Lady Yehe Nara (1722-1793), wife of Fuheng, a prominent general of the early Qianlong era, was an elder sister of Qianlong Emperor's Consort Shu. During her lifetime, she held a title of first rank Mingfu, madam Fu Zhongyong (傅忠勇夫人). She was described as the most beautiful Manchu woman of Qing dynasty. She was posthumously honoured as "fujin" (title reserved for princesses consorts) as the mother of prince consort Fulong'an, Prince Jiayong of the Second Rank Fuk'anggan.

Yu Derling (1885-1944) was Western-educated court lady of Empress Dowager Cixi. She stayed in the imperial court from 1905 to 1907, when she married Thaddeus C. White.

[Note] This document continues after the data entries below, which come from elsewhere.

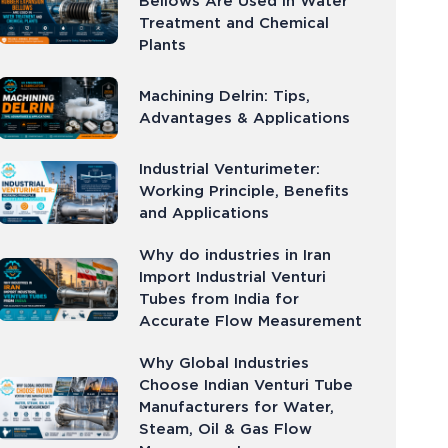
Bellows Are Used in Water
Treatment and Chemical
Plants
Machining Delrin: Tips,
Advantages & Applications
Industrial Venturimeter:
Working Principle, Benefits
and Applications
Why do industries in Iran
Import Industrial Venturi
Tubes from India for
Accurate Flow Measurement
Why Global Industries
Choose Indian Venturi Tube
Manufacturers for Water,
Steam, Oil & Gas Flow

During her stay, she served as a translator when Empress Dowager received foreign guests. She developed a close relationship with empress dowager, as well as with another Qing dynasty princesses (6th daughter of Yikuang) and princesses consorts (Jingrong) interested in modernisation of the Qing empire. She was rewarded a ruyi scepter and a dragon robe befitting an imperial princess. The similar rewards received mother of Deling and her sister, Rongling. In contrast to earlier historiography, Deling was not a member of imperial clan, but claimed Manchu descent despite her family belonged to Plain White Banner Han forces. Moreover, Deling's books were published under the name of princess Der Ling.